The accused then aged 53 years old is the biological mother of Sheila Tavarwisa. Sheila Tavarwisa is the mother of the now deceased who was a newly born child without having an independent circulation at the time of death. On 7th December 2013 Sheila Tavarwisa deceased’s mother experienced labour pains. It is alleged she suggested to the accused that they go to Matizha Clinic but accused opted to take her to their aunt Loice Makore’s homestead. Sheila Tavarwisa gave birth on the way to Loice Makore’s homestead to a healthy baby who made the first cry. The accused is alleged to have purported to wrap the newly born baby but in the process intentionally strangled the baby to death and buried the baby in a hole which she covered with a stone and soil. A report was made to police and accused was subsequently arrested.

In her defence outline the accused said she does not know what caused the death of the baby but believes the newly born baby may not have survived in view of the circumstances of its birth, that is being born in the forest, on dry ground and in bad weather. Further its umbilical cord remained attached to its mother for a prolonged time. The accused said Sheila Tavarwisa after giving birth fled to Harare where she was arrested and may as well be falsely incriminating accused in order to save her skin.
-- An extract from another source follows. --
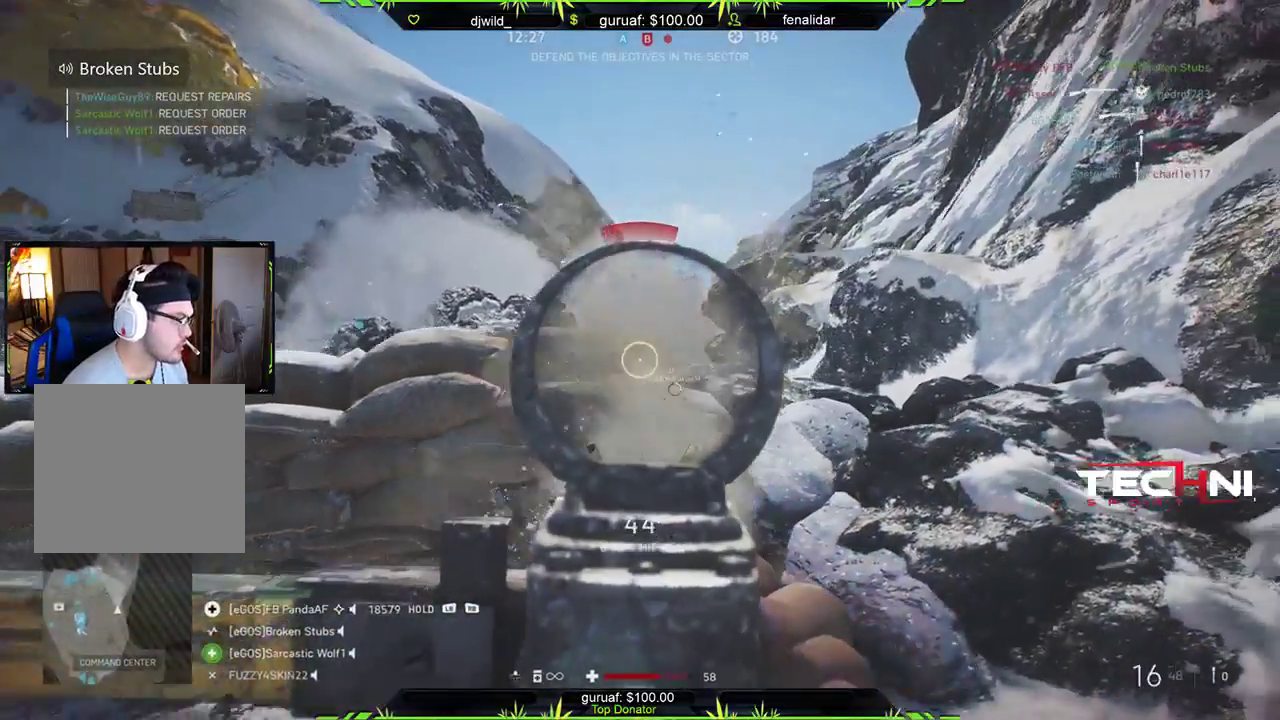
{"buttons": ["L2", "R2"], "left_stick": "left", "right_stick": "center", "events": [[250, "left_stick", "center"], [300, "left_stick", "left"]]}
According to Dr Zimbwa who examined the newly born baby’s body and compiled the post mortem report Exhibit 1 he made the following findings;

  1. the neck of the newly born child was loose and hypermobile

  2. the umbilical cord was not tied and substantial blood was noted on the placenta

  3. the doctor concluded that the cause of death of the newly born baby was haemorrhage shock arising from the bleeding from the placenta.

The accused in Exhibit 2 her confirmed warned and cautioned statement denied strangling the newly born baby but admitted to have buried the baby in the bush after the baby died.

The State led evidence from the mother of the newly born baby Sheila Tavarwisa now aged 30 years and Dr. Zimbwa who compiled the post mortem report. The other evidence of other State witness was admitted in terms s 314 of Criminal Procedure & Evidence Act, [Cap 9:07]. The defence proceeded to apply for discharge of the accused at the close of the prosecution case.

In our view it is not necessary to analyse the evidence placed before us as the State in its response conceded to the application. In our view that concession is professional, well informed and properly made. We commend Mr Mathose for such professionalism. No useful purposes would be served by flogging a dead horse as it were. The doctor’s evidence is clear and unambiguous as regards the cause of the death of the newly born baby. The doctor pointed out that the loose or hypermobile neck cannot possibly be the cause of death of the child as the neck of a newly born child can always be flexible as the neck muscle would not be strong. Thus according to the doctor this was normal. What is critical is the finding by the doctor that the cause of death was certainly haemorrhagic shock and placenta bleeding. The failure to cut the umbilical cord immediately after birth resulted in the baby bleeding into the placenta. No criminal liability therefore can be attached to the accused for that. Further there is no other evidence supporting the conviction of the accused on any other permissible verdict. It is these factors which correctly informed the State’s concession.

Consequently, the accused is discharged at the close of the case for the prosecution and is therefore entitled to a verdict of not guilty in terms of s 198(3) of the Criminal Procedure and Evidence Act [Cap 9:07].

VERDICT: Not guilty and acquitted.

National Prosecuting Authority, counsel for the State

Saratoga Makausi Law Chambers, pro deo counsel for the accused.